The girl’s eyes darted to the horizon behind Henry. “Mon Dieu. André.”
She brushed by Henry and ran, ran again with skirt and hair flying. This time Henry managed to keep pace.
They came to the top of a hill and could see a jeep flying up the road, pursued by two brown-and-black camouflaged trucks and four German motorcycles. A heap of men clung to the open back of the jeep, some firing back towards the Nazis. Their aim was terrible because of the wild jolting of the jeep. The Germans were closing in fast.
Just then three small figures rose up out of the grasses.
“André!” the girl screamed.
BOOM!
The first German truck exploded into flames and careened off the road. André’s group must have thrown grenades into it. The second truck screeched to a stop. A dozen soldiers jumped out and opened fire into the wheat field. The maquis jeep turned left, roared into the field across the road, looped back and tried to mow down the Germans caught in the crossfire between them and André in the wheat field.
The girl began to run.
This is suicide, Henry warned himself. But he ran after her, watching the skirmish unfold before him.
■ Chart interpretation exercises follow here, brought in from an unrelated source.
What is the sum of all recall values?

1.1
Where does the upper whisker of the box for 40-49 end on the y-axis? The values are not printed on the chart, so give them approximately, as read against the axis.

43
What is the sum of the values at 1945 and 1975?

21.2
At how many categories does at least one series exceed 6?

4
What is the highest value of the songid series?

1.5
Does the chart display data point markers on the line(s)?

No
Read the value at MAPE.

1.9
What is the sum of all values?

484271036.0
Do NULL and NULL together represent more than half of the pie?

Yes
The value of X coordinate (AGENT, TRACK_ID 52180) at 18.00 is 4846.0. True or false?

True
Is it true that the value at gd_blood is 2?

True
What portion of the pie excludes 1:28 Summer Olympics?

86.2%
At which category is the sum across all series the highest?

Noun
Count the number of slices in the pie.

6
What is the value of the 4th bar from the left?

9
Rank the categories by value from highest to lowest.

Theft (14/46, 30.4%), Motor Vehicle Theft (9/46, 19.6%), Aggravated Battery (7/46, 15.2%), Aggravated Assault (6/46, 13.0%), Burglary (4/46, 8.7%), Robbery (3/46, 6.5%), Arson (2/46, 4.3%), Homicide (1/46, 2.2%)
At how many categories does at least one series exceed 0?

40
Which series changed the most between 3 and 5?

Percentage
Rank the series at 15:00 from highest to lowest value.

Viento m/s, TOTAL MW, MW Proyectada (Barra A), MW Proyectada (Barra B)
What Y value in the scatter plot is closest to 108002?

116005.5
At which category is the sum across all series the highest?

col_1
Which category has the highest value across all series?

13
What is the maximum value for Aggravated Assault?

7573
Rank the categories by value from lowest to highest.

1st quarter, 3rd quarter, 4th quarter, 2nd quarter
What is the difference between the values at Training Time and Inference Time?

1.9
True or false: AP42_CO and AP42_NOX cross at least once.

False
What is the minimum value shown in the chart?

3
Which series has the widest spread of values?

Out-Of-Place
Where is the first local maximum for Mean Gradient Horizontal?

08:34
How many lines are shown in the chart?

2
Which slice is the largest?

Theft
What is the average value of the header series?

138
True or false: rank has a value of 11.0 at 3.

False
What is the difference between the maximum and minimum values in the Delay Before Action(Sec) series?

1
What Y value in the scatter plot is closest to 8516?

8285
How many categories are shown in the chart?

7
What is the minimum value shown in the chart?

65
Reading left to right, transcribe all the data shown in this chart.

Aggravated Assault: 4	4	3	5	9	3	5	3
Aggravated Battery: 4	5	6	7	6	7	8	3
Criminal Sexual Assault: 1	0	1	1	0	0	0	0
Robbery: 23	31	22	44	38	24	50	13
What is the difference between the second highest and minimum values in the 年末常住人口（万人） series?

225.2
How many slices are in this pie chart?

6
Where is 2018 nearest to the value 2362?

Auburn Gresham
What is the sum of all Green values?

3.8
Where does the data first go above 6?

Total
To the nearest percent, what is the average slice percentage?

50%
German soldiers screamed, fell, and writhed on the ground.
Frenchmen screamed, fell off the moving jeep, and slammed down dead on the roadway.
A dozen yards from the fighting, Henry caught up to the girl. He tackled her to the ground. “Crawl,” he whispered.
They shimmied through the grasses to the first of André’s companions. He was dead. “Non, non, non,” cried the girl. She thrashed on.
Henry paused over the dead maquisard. No beard on his face. Another teenager robbed of the chance to live his life.
Henry picked up the boy’s gun. As he yanked it up, the dead boy’s hand fell limply from the trigger to his belt. It bumped against a grenade.
Henry’s heart hammered against his chest. A grenade. He’d never used one. Pull the pin and throw, right? That’s all there was to it. Henry glanced back up to the fight. The French were definitely outnumbered. The jeep doggedly kept circling the German truck and the soldiers huddled beside it, but one after another the maquis fighters were being gunned down. Soon the jeep would be empty of French fighters. A grenade that found the right mark might save them.
Henry no longer needed his father’s voice to prod him in life-or-death circumstances. He picked up the grenade. It was heavy, cold, scaly. It felt like a thing of death. Henry pulled the pin, stood up, and hurled it.
BOOM!
The explosion knocked Henry back and over. His head hit the ground hard and the world went black.